In [1]:
from datetime import datetime
import fsspec
from itertools import groupby, repeat
from multiprocessing import Pool
import matplotlib
import matplotlib.pyplot as plt
import numpy as np
import os
import requests
import shutil
import warnings
import xarray as xr
import pandas as pd
from operator import itemgetter
import math

from ormhw.core import CE04,CE02,CE01, BBox, DATA_DIR, CURATED_DIR
from ormhw.oisstv2 import OISSTV2

## OISSTV2 Helper Functions

In [2]:
def group_events(subds, diff = '2D'):
    subds = subds.where(subds.gte == 1, drop = True)
    subds = subds.drop_vars('depth')
    df = subds.to_dataframe().reset_index()
    
    dt = df.time
    day = pd.Timedelta('1d')
    in_block = ((dt - dt.shift(-1)).abs() == day) | (dt.diff() == day)
    filt = df.loc[in_block]
    breaks = filt['time'].diff() != day
    groups = breaks.cumsum()
    df['group'] = groups
    df = df.dropna()
     
    new_df = pd.DataFrame()
    for group in np.unique(df.group):
        subdf = df[df.group == group]
        if len(subdf) < 5:
            category = 'spike'
        else:
            category = 'mhw'
        start = subdf.time.min()
        end = subdf.time.max()

        d = {'Ts': [start], 'Te': [end], 'group': [group],'type':[category]}
        new_df = pd.concat([new_df,pd.DataFrame(d)])
    new_df = new_df.reset_index(drop = True)
    
    spikes = new_df[new_df.type == 'spike']
    mhws = new_df[new_df.type == 'mhw']
    mhws = mhws.reset_index(drop = True)
    
    
    ndf = mhws.groupby(((mhws.Ts  - mhws.Te.shift(1)) > pd.Timedelta('2D')).cumsum()).agg({'Ts':'min', 'Te':'max'})
    ndflen = len(ndf)
    while True:
        ndf = ndf.groupby(((ndf.Ts  - ndf.Te.shift(1)) > pd.Timedelta('2D')).cumsum()).agg({'Ts':'min', 'Te':'max'})
        if len(ndf) == ndflen:
            break
        else:
            ndflen = len(ndf)
            
            
    ndf['type'] = 'mhw'
    ndf['D'] = (ndf.Te-ndf.Ts).dt.days + 1
    
    
    
    spikes = spikes.drop('group',axis = 1)
    spikes['D'] = (spikes.Te-spikes.Ts).dt.days + 1

    cdf = pd.concat([ndf, spikes])
    
    return ndf, spikes
    

## Curate OISSTV2 Data

In [6]:
%%time
oisstv2 = OISSTV2()
local_files = oisstv2.find_local_files()

ds = oisstv2.import_files(local_files, bounding_box = BBox)
ds.to_netcdf(f"{CURATED_DIR}/sst.nc")

dsc = oisstv2.build_climatology(ds, window = 11)
dsc.to_netcdf(f"{CURATED_DIR}/sst_clim_w11.nc")

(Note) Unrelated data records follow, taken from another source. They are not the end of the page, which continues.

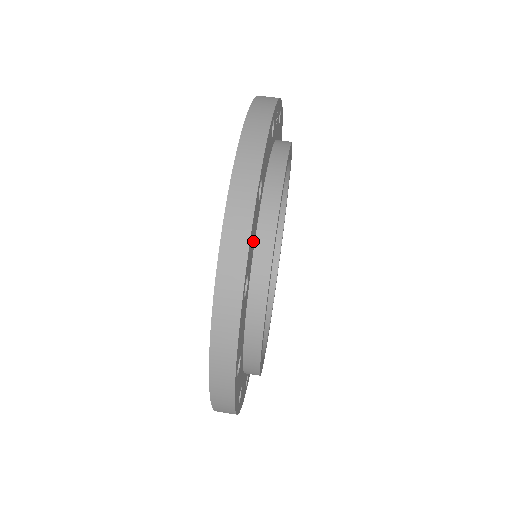
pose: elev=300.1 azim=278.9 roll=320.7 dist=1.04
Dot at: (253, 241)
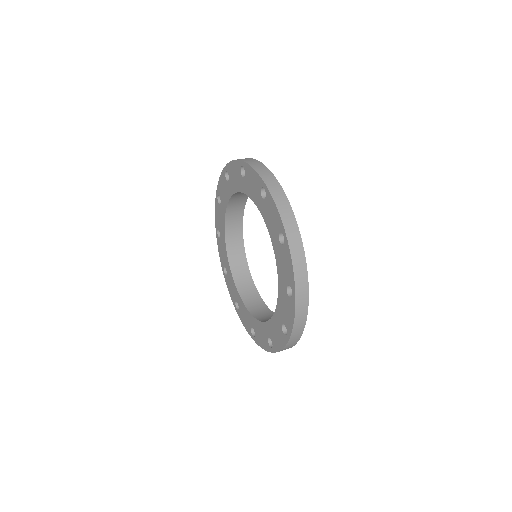
Dot at: occluded
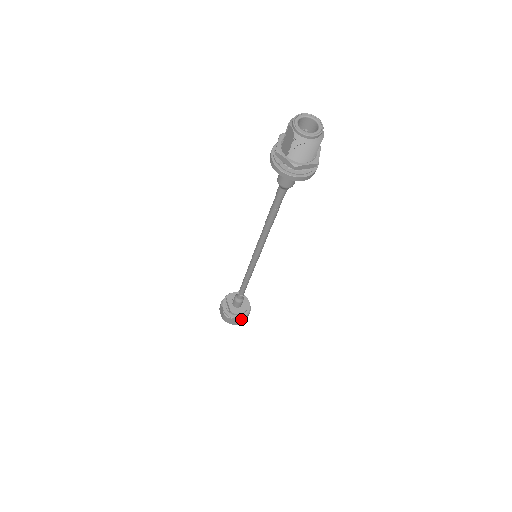
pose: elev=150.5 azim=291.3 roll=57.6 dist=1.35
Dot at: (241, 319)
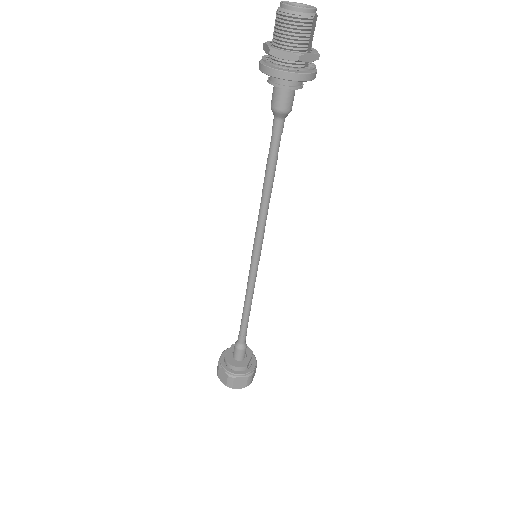
Dot at: (232, 376)
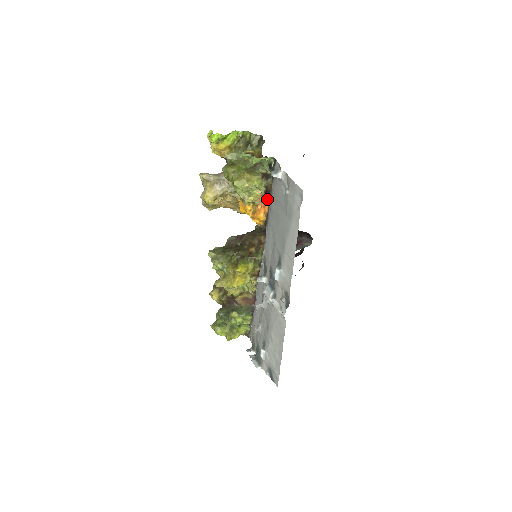
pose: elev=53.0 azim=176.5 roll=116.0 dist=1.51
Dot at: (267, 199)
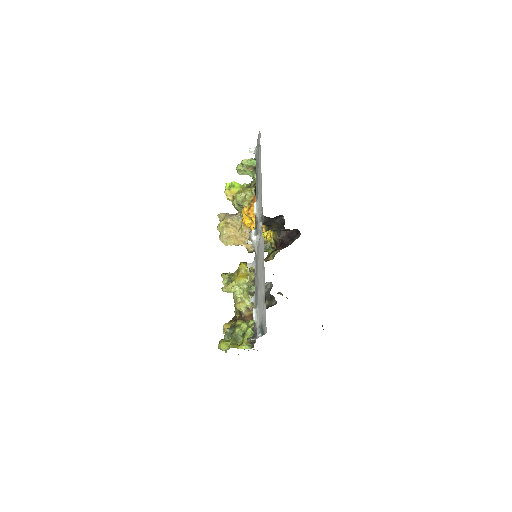
Dot at: occluded
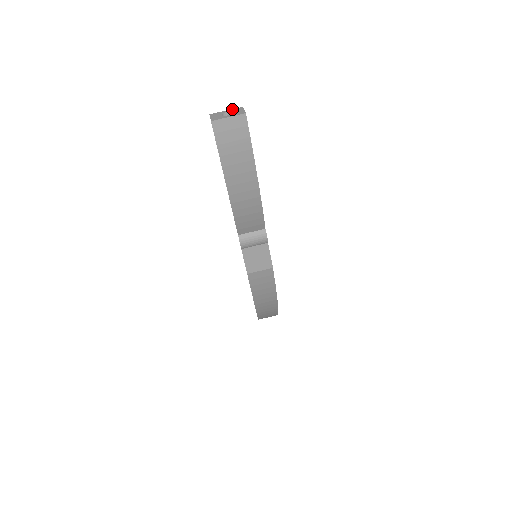
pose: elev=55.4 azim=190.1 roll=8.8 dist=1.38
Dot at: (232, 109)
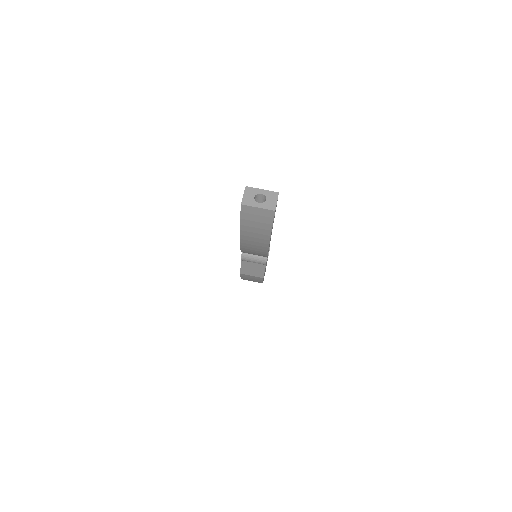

dsp = oisstv2.build_percentile(ds, window = 11)
dsp.to_netcdf(f"{CURATED_DIR}/sst_90th_w11.nc")

dsgte = oisstv2.mask_gte(ds,dsp,years = range(2014, 2024))
dsgte.to_netcdf(f"{CURATED_DIR}/sst_mhw_mask.nc")

CPU times: user 5min 22s, sys: 23.4 s, total: 5min 46s
Wall time: 6min 42s


In [7]:
sites = ['CE01','CE02','CE04']
locs = [CE01, CE02, CE04]
for site in sites:
    idx = sites.index(site)
    loc = locs[idx]
    subds = dsgte.sel(latitude = loc.lat, longitude = loc.lon, method = 'nearest')
    mhws, spikes = group_events(subds)
    mhws.to_csv(os.path.join(CURATED_DIR, f'mhws_{site.lower()}.csv'))
    spikes.to_csv( os.path.join(CURATED_DIR, f'spikes_{site.lower()}.csv'))

In [8]:

def mhw_cell_stats(subds):
    years = range(2015,2024)
    agg_ds = xr.Dataset()
    agg_ds = agg_ds.assign_coords({'latitude': subds.latitude, 'longitude': subds.longitude,'year': years})
    try:
        mhws, spikes = group_events(subds)
        mhw_days_list = []
        num_events_list = []
        total_days_list = []
        ratio_list = []
        for year in range(2015, 2024):
            bdt = datetime(year,7,9)
            edt = datetime(year,10,8,23,59,59)
            total_days = (edt - bdt).days
            df = mhws[(mhws.Te >= bdt) & (mhws.Ts <= edt)]
            df = df.reset_index(drop = True)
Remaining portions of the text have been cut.